Segment Start: ENTRIES SUPPLIED

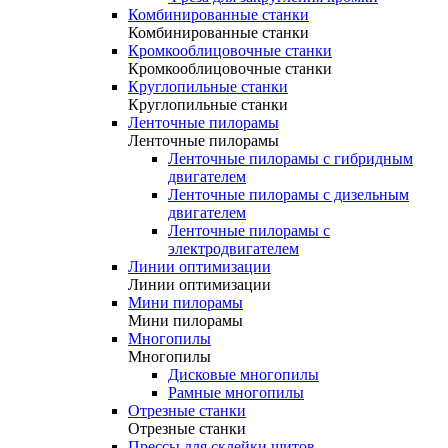
Комбинированные станки
Комбинированные станки
Кромкооблицовочные станки
Кромкооблицовочные станки
Круглопильные станки
Круглопильные станки
Ленточные пилорамы
Ленточные пилорамы
Ленточные пилорамы с гибридным
двигателем
Ленточные пилорамы с дизельным
двигателем
Ленточные пилорамы с
электродвигателем
Линии оптимизации
Линии оптимизации
Мини пилорамы
Мини пилорамы
Многопилы
Многопилы
Дисковые многопилы
Рамные многопилы
Отрезные станки
Отрезные станки
Прессы для склейки щитов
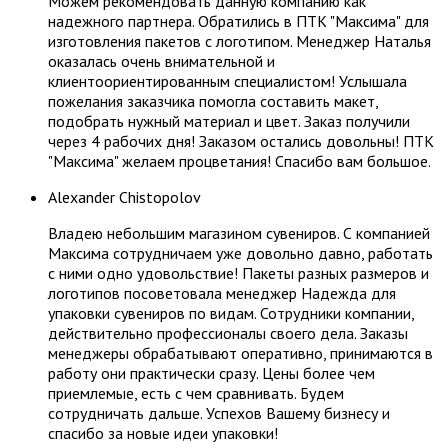
Можем рекомендовать данную компанию как
надежного партнера. Обратились в ПТК "Максима" для
изготовления пакетов с логотипом. Менеджер Наталья
оказалась очень внимательной и
клиентоориентированным специалистом! Услышала
пожелания заказчика помогла составить макет,
подобрать нужный материал и цвет. Заказ получили
через 4 рабочих дня! Заказом остались довольны! ПТК
"Максима" желаем процветания! Спасибо вам большое.
Alexander Chistopolov
Владею небольшим магазином сувениров. С компанией
Максима сотрудничаем уже довольно давно, работать
с ними одно удовольствие! Пакеты разных размеров и
логотипов посоветовала менеджер Надежда для
упаковки сувениров по видам. Сотрудники компании,
действительно профессионалы своего дела. Заказы
менеджеры обрабатывают оперативно, принимаются в
работу они практически сразу. Цены более чем
приемлемые, есть с чем сравнивать. Будем
сотрудничать дальше. Успехов Вашему бизнесу и
спасибо за новые идеи упаковки!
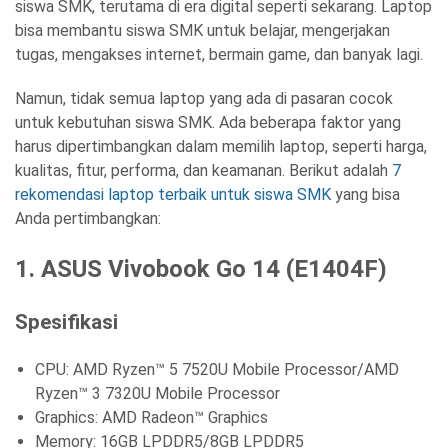
siswa SMK, terutama di era digital seperti sekarang. Laptop
bisa membantu siswa SMK untuk belajar, mengerjakan
tugas, mengakses internet, bermain game, dan banyak lagi.
Namun, tidak semua laptop yang ada di pasaran cocok
untuk kebutuhan siswa SMK. Ada beberapa faktor yang
harus dipertimbangkan dalam memilih laptop, seperti harga,
kualitas, fitur, performa, dan keamanan. Berikut adalah
7
rekomendasi laptop terbaik untuk siswa SMK
yang bisa
Anda pertimbangkan:
1. ASUS Vivobook Go 14 (E1404F)
Spesifikasi
CPU: AMD Ryzen™ 5 7520U Mobile Processor/AMD
Ryzen™ 3 7320U Mobile Processor
Graphics: AMD Radeon™ Graphics
Memory: 16GB LPDDR5/8GB LPDDR5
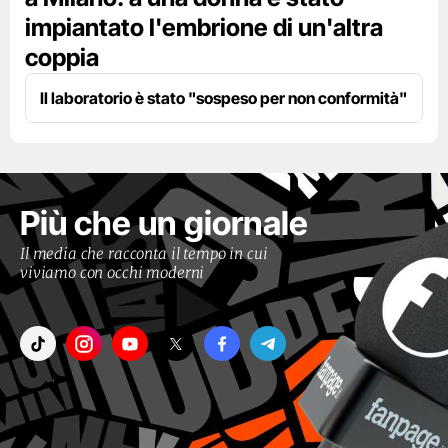
impiantato l'embrione di un'altra
coppia
Il laboratorio è stato "sospeso per non conformità"
Più che un giornale
Il media che racconta il tempo in cui
viviamo con occhi moderni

Segment End: ENTRIES SUPPLIED

- _YOUR ASSIGNMENT_:
Print the data again word for word, pictures excluded.

- _TASK OUTPUT_:
Комбинированные станки
Комбинированные станки
Кромкооблицовочные станки
Кромкооблицовочные станки
Круглопильные станки
Круглопильные станки
Ленточные пилорамы
Ленточные пилорамы
Ленточные пилорамы с гибридным
двигателем
Ленточные пилорамы с дизельным
двигателем
Ленточные пилорамы с
электродвигателем
Линии оптимизации
Линии оптимизации
Мини пилорамы
Мини пилорамы
Многопилы
Многопилы
Дисковые многопилы
Рамные многопилы
Отрезные станки
Отрезные станки
Прессы для склейки щитов
Можем рекомендовать данную компанию как
надежного партнера. Обратились в ПТК "Максима" для
изготовления пакетов с логотипом. Менеджер Наталья
оказалась очень внимательной и
клиентоориентированным специалистом! Услышала
пожелания заказчика помогла составить макет,
подобрать нужный материал и цвет. Заказ получили
через 4 рабочих дня! Заказом остались довольны! ПТК
"Максима" желаем процветания! Спасибо вам большое.
Alexander Chistopolov
Владею небольшим магазином сувениров. С компанией
Максима сотрудничаем уже довольно давно, работать
с ними одно удовольствие! Пакеты разных размеров и
логотипов посоветовала менеджер Надежда для
упаковки сувениров по видам. Сотрудники компании,
действительно профессионалы своего дела. Заказы
менеджеры обрабатывают оперативно, принимаются в
работу они практически сразу. Цены более чем
приемлемые, есть с чем сравнивать. Будем
сотрудничать дальше. Успехов Вашему бизнесу и
спасибо за новые идеи упаковки!
siswa SMK, terutama di era digital seperti sekarang. Laptop
bisa membantu siswa SMK untuk belajar, mengerjakan
tugas, mengakses internet, bermain game, dan banyak lagi.
Namun, tidak semua laptop yang ada di pasaran cocok
untuk kebutuhan siswa SMK. Ada beberapa faktor yang
harus dipertimbangkan dalam memilih laptop, seperti harga,
kualitas, fitur, performa, dan keamanan. Berikut adalah
7
rekomendasi laptop terbaik untuk siswa SMK
yang bisa
Anda pertimbangkan:
1. ASUS Vivobook Go 14 (E1404F)
Spesifikasi
CPU: AMD Ryzen™ 5 7520U Mobile Processor/AMD
Ryzen™ 3 7320U Mobile Processor
Graphics: AMD Radeon™ Graphics
Memory: 16GB LPDDR5/8GB LPDDR5
impiantato l'embrione di un'altra
coppia
Il laboratorio è stato "sospeso per non conformità"
Più che un giornale
Il media che racconta il tempo in cui
viviamo con occhi moderni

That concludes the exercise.